Le calendrier perpétuel cadrait ici ou ils ont fait un autre mouvement pour cela? Nous avons utilisé le mouvement original de calendrier perpétuel de 1985 pour faire ce nouveau boîtier.
Vous êtes à Beyrouth pour donner une classe d’horlogerie, comment vous sentez-vous? Je suis heureux d’être en mesure de le faire. Les clients pourront démonter les parties d’un mouvement de montre de poche, puis le remonter. C’est bien qu’à mon âge, je sois encore capable de les aider à le faire.
Vous avez 81 ans et vous êtes toujours très actif. Je me réjouis de mes voyages réguliers à l’étranger, que ce soit à Dubai, Hong Kong ou Tokyo, où je rencontre collectionneurs avertis et connaisseurs de la marque pour échanger des idées. J’ai aussi ma famille, ma femme et les enfants. Je suis même un grand-père qui est mon plus grand bonheur dans la vie.
Quelle est la différence chez IWC Schaffhausen depuis vos débuts et ce qu’il est devenu maintenant? La nouvelle technologie, quand j’ai commencé en 1957, nous avions pour la production de pièces, des machines automatiques mécaniques, nous avons aujourd’hui les machines numériques, ordinateurs pour presque tout, sauf pour l’horlogerie. L’horlogerie est toujours la même. Aujourd’hui, quand je suis dans le département d’assemblage, ils font la même chose que je faisais il y a 60 ans, alors que le changement est complet dans la production de pièces, c’est toujours la véritable horlogerie dans le montage, la finition des pièces. Lorsque les pièces proviennent de la machine, elles sont techniquement correctes, précises, mais elles doivent obtenir une bonne finition, car une montre n’est pas seulement une machine, c’est un produit de luxe, et la finition est toujours faite à la main.

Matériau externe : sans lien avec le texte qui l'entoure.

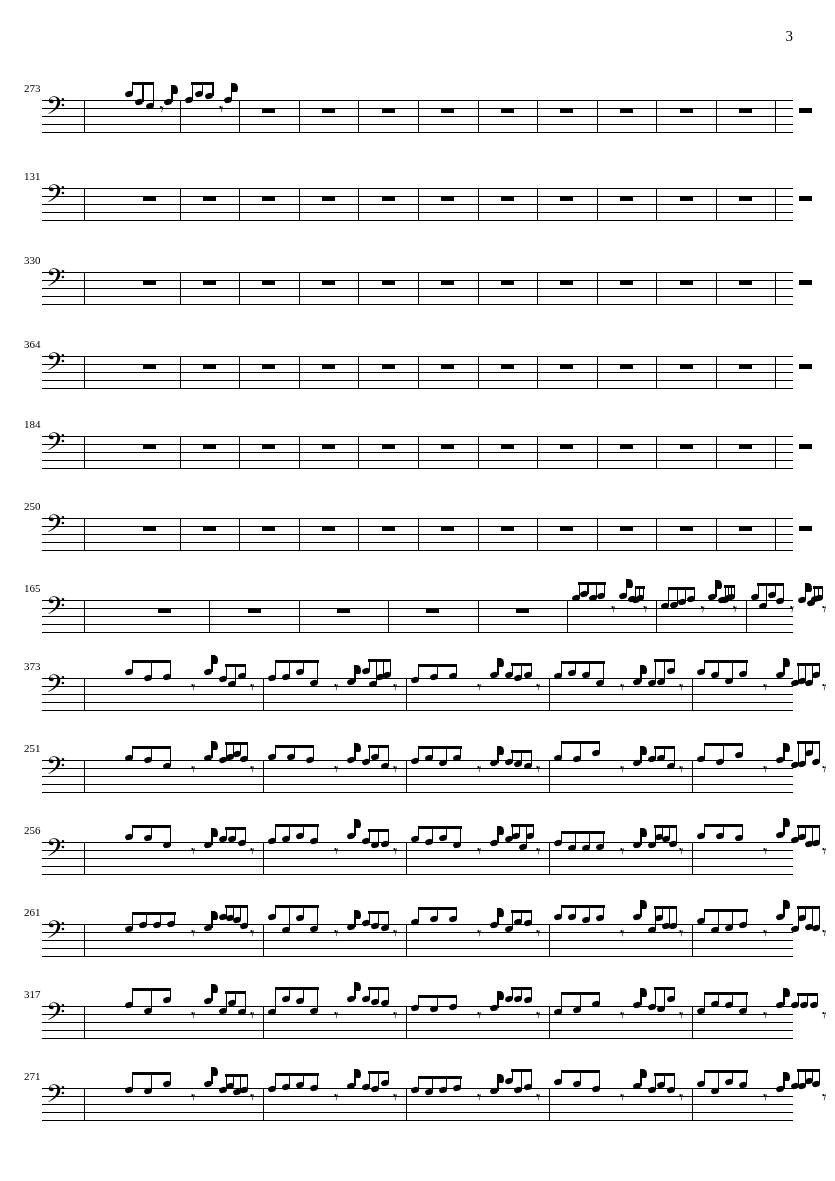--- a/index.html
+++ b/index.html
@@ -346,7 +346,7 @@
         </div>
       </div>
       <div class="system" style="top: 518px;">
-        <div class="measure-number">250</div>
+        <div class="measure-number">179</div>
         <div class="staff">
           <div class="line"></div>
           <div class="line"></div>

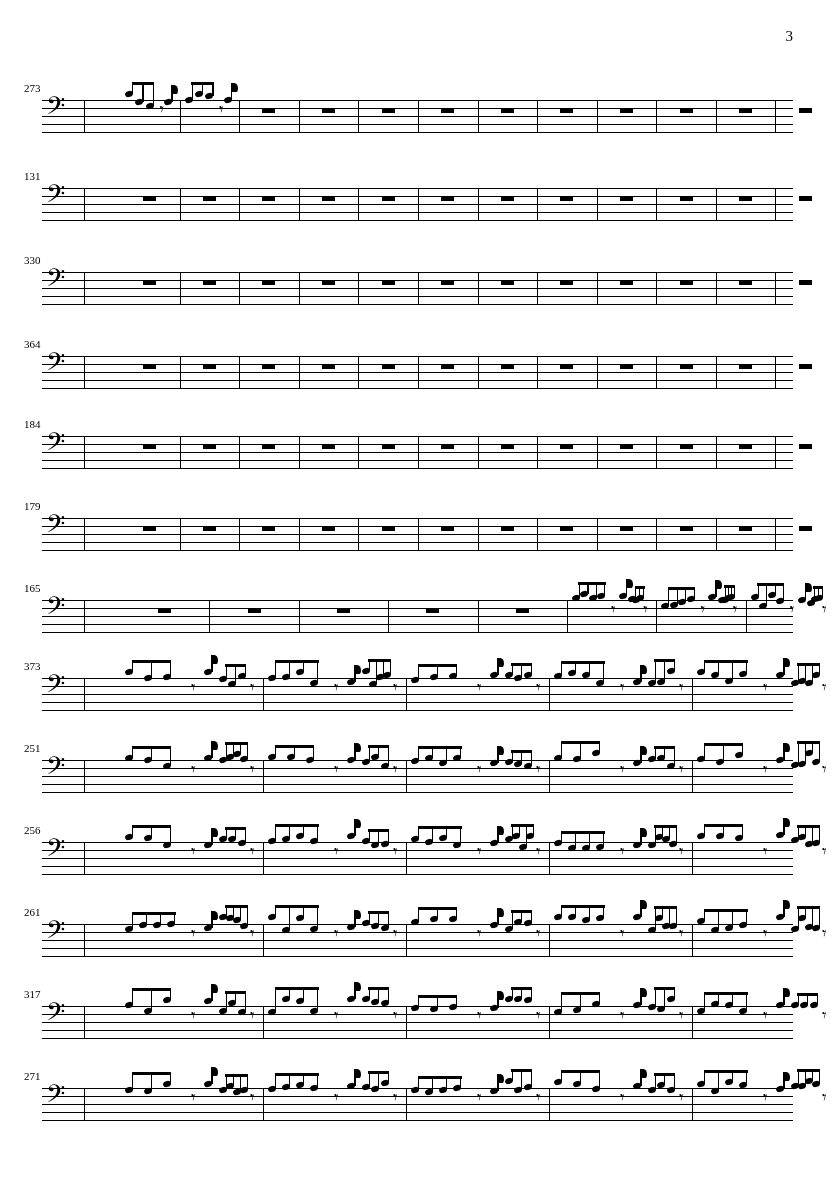--- a/index.html
+++ b/index.html
@@ -383,7 +383,7 @@
         </div>
       </div>
       <div class="system" style="top: 600px;">
-        <div class="measure-number">165</div>
+        <div class="measure-number">238</div>
         <div class="staff">
           <div class="line"></div>
           <div class="line"></div>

Souhaitez-vous ajouter quelque chose? Je suis heureux que l’horlogerie comporte toujours une part artisanale, l’assemblage est à la main, c’est un gage de qualité. J’étais toujours très rapide pour recourir aux nouvelles technologies, quand j’ai appris qu’on utilise l’ordinateur pour faire des dessins, j’ai acheté mon premier ordinateur il y a trente ans, après la Da Vinci. Et à partir de ce moment, je n’ai jamais fait un dessin au crayon, je fis tout sur l’ordinateur et c’est très bien.